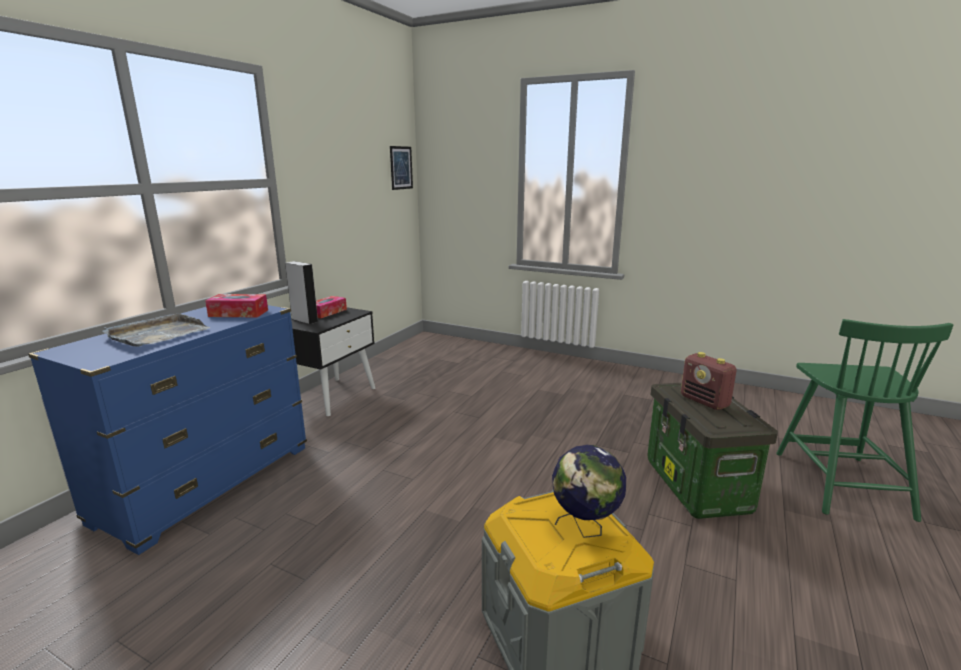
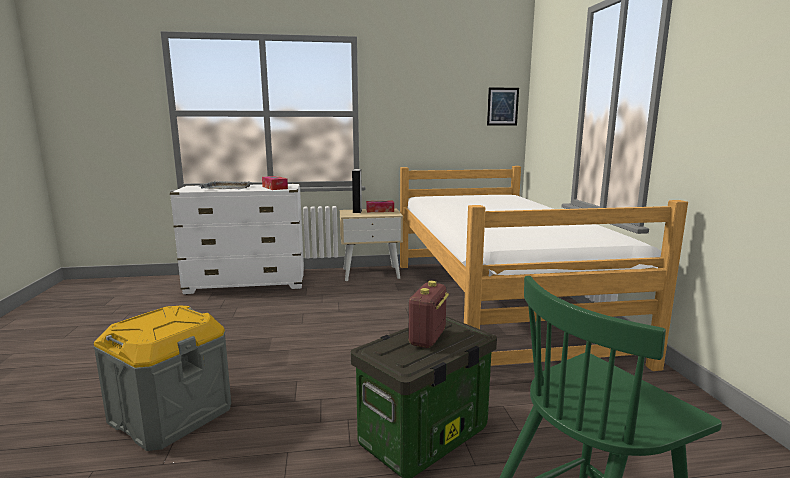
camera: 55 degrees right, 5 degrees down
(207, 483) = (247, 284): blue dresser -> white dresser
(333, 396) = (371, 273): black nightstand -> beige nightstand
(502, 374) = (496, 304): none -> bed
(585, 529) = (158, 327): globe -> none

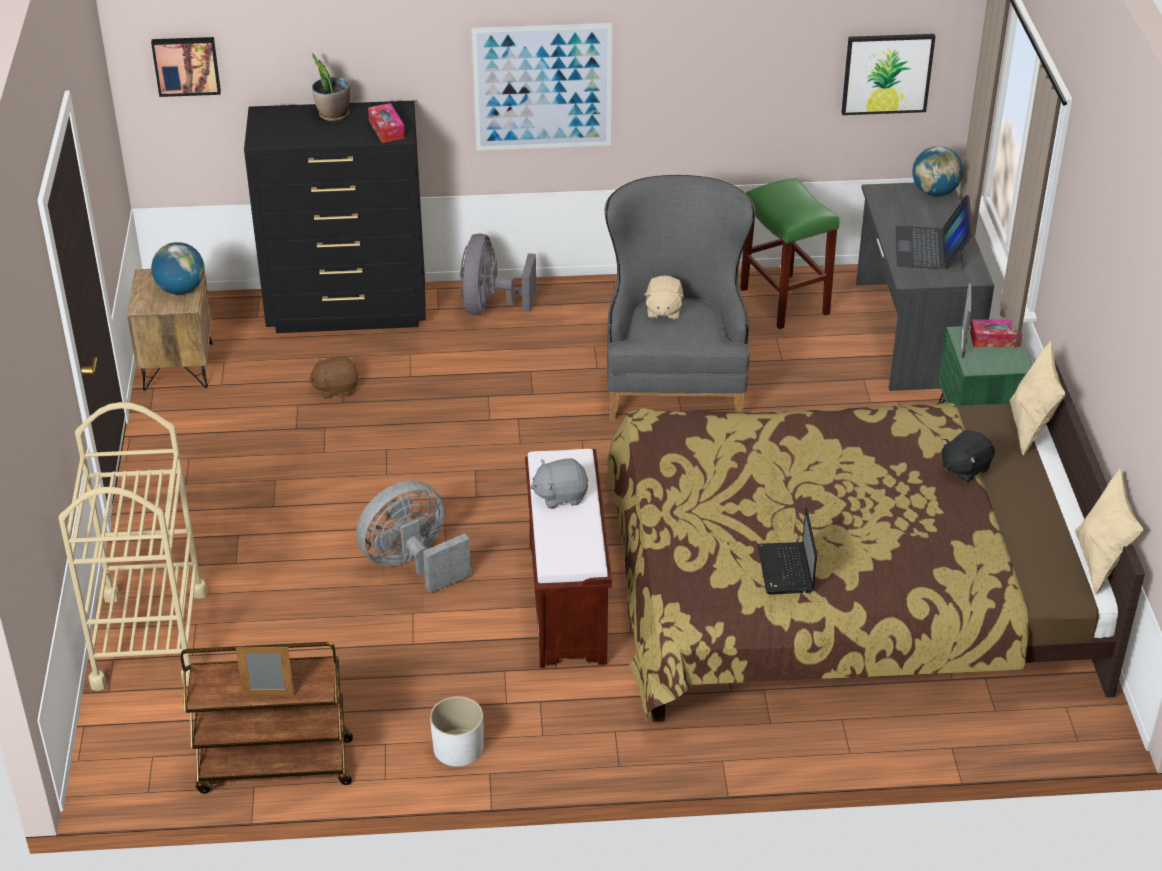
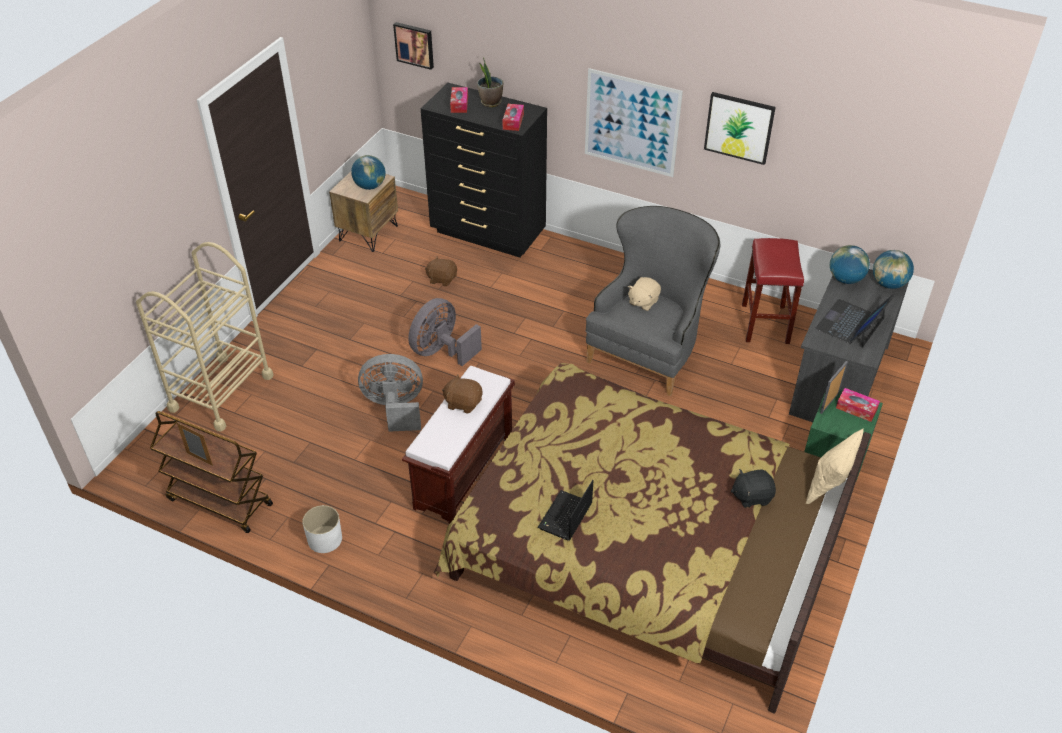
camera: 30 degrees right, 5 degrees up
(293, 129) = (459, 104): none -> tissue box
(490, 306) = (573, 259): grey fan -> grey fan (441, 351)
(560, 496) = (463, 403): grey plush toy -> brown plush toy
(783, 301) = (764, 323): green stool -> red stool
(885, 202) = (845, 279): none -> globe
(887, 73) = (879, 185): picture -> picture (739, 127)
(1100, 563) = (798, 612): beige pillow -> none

--

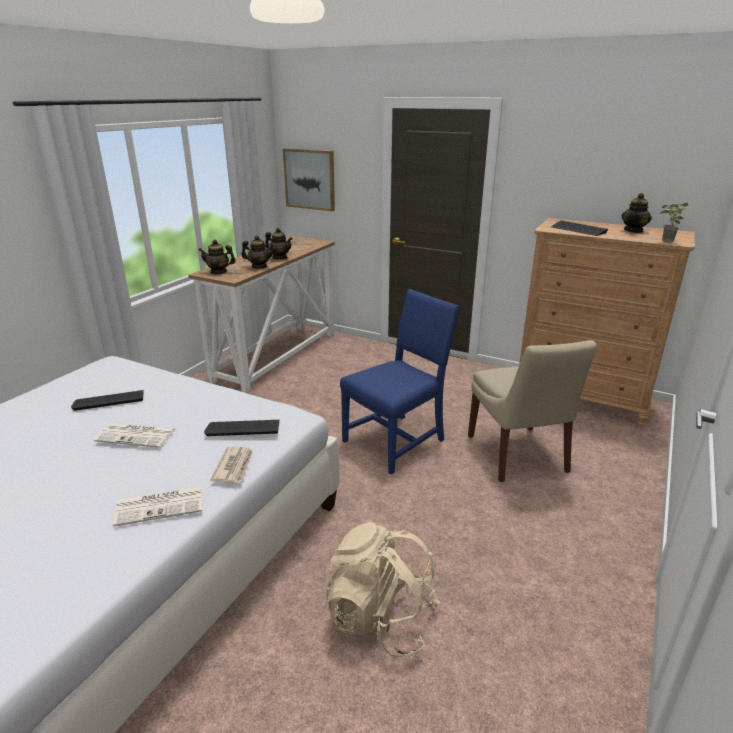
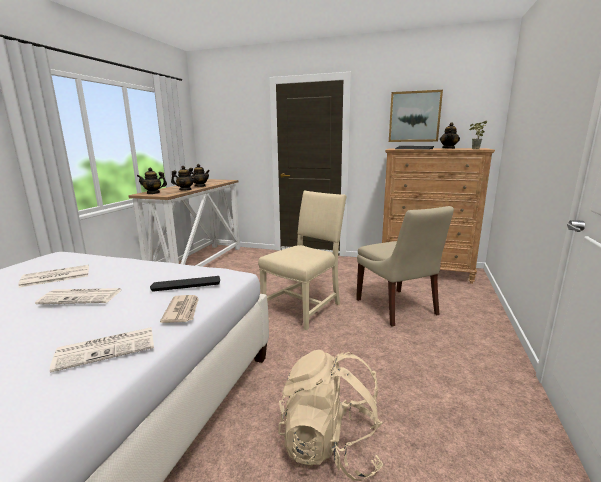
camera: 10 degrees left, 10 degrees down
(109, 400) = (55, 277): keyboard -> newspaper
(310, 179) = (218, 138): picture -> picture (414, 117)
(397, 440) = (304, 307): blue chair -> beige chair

Task goal =
A single figure is required: the number of lines in the data above in which the word "down" appears.

Response =
2